# Micro Mesh pads



## RollTide (Dec 13, 2007)

What do you do about cleaning the pads? Just dunk'em in water? Didn't know if there were as many cleaning methods as the C.A finishing methods.

Steve


----------



## fiferb (Dec 13, 2007)

I put mine in my wifes delicate garment bag and put them in the washer. Don't let them get into the dryer, let them air dry. Mine last well over a year this way.


----------



## Rifleman1776 (Dec 13, 2007)

I just toss in with laundry and let air dry. My set is about five years old and still going strong.


----------



## ahoiberg (Dec 13, 2007)

i handwash mine with one of those dish wand thingies. it gets them nice and clean, just don't scrub too hard. []


----------



## RollTide (Dec 13, 2007)

Thanks for the help. And I think I read it's ok to use them wet also right. What if the grit number comes off? Kinda hard to tell which is which then.[:0]


----------



## ashaw (Dec 13, 2007)

I write the grit number with a sharpe.


----------



## wood-of-1kind (Dec 13, 2007)

I soak my MM set in a light solution of water/dishwasing soap and gently scrub the built up residue with an old discarded 'soft' bristled toothbrush[]

-Peter-[]


----------



## byounghusband (Dec 13, 2007)

Clean MM??  [][}][]  No wonder I have a hard time figuring out which grit is which......


----------



## Aderhammer (Dec 13, 2007)

i use the sheets now.  They have the numbers printed on the back and they have more flex.  They can be used wet, just don't wet sand wood as it picks up the color, same w/ wet sanding the finish, found out the hard way!


----------



## thewishman (Dec 14, 2007)

I wet mine with a spray bottle of water.
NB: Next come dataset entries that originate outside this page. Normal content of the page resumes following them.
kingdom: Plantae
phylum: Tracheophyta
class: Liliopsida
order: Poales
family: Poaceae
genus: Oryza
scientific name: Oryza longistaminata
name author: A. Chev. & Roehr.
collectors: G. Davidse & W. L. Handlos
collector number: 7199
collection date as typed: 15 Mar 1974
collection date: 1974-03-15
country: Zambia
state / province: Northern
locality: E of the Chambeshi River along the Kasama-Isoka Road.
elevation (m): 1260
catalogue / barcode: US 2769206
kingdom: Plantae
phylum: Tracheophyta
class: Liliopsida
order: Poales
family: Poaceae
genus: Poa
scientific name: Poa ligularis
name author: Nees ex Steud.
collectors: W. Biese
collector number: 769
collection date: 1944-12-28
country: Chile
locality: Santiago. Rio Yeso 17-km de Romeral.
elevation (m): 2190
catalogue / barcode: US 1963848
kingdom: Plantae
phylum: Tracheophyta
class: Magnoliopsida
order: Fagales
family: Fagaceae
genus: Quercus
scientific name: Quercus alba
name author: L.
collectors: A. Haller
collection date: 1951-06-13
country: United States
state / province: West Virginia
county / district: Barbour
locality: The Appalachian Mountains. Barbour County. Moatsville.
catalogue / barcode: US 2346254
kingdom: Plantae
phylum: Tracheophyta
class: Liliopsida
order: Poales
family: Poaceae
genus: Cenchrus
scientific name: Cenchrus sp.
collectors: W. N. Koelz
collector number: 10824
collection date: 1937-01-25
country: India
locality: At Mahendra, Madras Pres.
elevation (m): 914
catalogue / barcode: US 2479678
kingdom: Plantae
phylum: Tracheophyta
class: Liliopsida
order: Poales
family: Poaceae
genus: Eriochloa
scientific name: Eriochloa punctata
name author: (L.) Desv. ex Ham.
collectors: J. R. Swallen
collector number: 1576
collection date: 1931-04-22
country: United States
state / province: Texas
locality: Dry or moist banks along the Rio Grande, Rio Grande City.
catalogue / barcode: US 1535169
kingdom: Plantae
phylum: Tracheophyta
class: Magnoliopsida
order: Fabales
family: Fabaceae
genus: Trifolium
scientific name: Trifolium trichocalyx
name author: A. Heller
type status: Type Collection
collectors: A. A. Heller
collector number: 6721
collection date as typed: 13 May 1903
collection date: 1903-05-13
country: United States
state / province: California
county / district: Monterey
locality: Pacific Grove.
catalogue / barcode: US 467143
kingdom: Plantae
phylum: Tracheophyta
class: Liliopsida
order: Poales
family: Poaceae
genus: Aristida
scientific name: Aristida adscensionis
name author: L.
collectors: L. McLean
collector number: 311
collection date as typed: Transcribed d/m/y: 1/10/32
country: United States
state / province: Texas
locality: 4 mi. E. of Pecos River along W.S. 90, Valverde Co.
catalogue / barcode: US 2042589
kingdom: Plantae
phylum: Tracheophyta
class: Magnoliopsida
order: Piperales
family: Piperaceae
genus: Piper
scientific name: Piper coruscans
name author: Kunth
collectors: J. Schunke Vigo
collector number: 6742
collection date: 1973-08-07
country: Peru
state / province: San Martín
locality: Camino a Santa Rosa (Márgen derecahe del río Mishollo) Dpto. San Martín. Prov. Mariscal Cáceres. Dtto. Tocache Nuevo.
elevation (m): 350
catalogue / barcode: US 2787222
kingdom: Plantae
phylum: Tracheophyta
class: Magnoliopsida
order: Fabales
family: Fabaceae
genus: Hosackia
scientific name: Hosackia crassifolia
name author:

Blasting the MM to wash out the old dust.

Chris


----------



## MikeyTn (Dec 17, 2007)

I use the mm sheets and I has both washed them with dish detergent and put them in the laundry. Bot methods worked equally well. I always let them air dry.


----------



## CHICAGOHAND (Dec 19, 2007)

I wash mine at the local woodcraft store.It cost's about $15.00 to have them looking like new.


----------



## Geo in Winnipeg (Dec 19, 2007)

When I first started a few years ago I put mine in my jeans pocket - until they fell out and I spent an hour looking for them hiding in the rest of the clothes. The wife suggested her unmentionable's bag (without the umentionables). Don't put them in dryer. I cut the mm sheets into 1" x 3" pieces and mark them 1 through 9 with a permanent marker, with 1 being the coarsest.


----------



## Mather323 (Dec 20, 2007)

My friend at work always kept his clean and I asked him how he did it and he took out the vac and vacumed them!


----------



## airrat (Dec 20, 2007)

If you are talking about the MM pads used for acrylic and corian.   Buy the colored ones, not the different tone of gray.   BB has them at AZ sil, or BGcreations I believe is who makes them. (BG = Barry Gross if you didn't know.)

These come with a chart on the order to use and its much nicer having them different colors.


----------



## Ozzy (Dec 20, 2007)

I put mine in one of my wife's old kneehighs and run them through the diswasher but I take them out before the dry cycle starts.


----------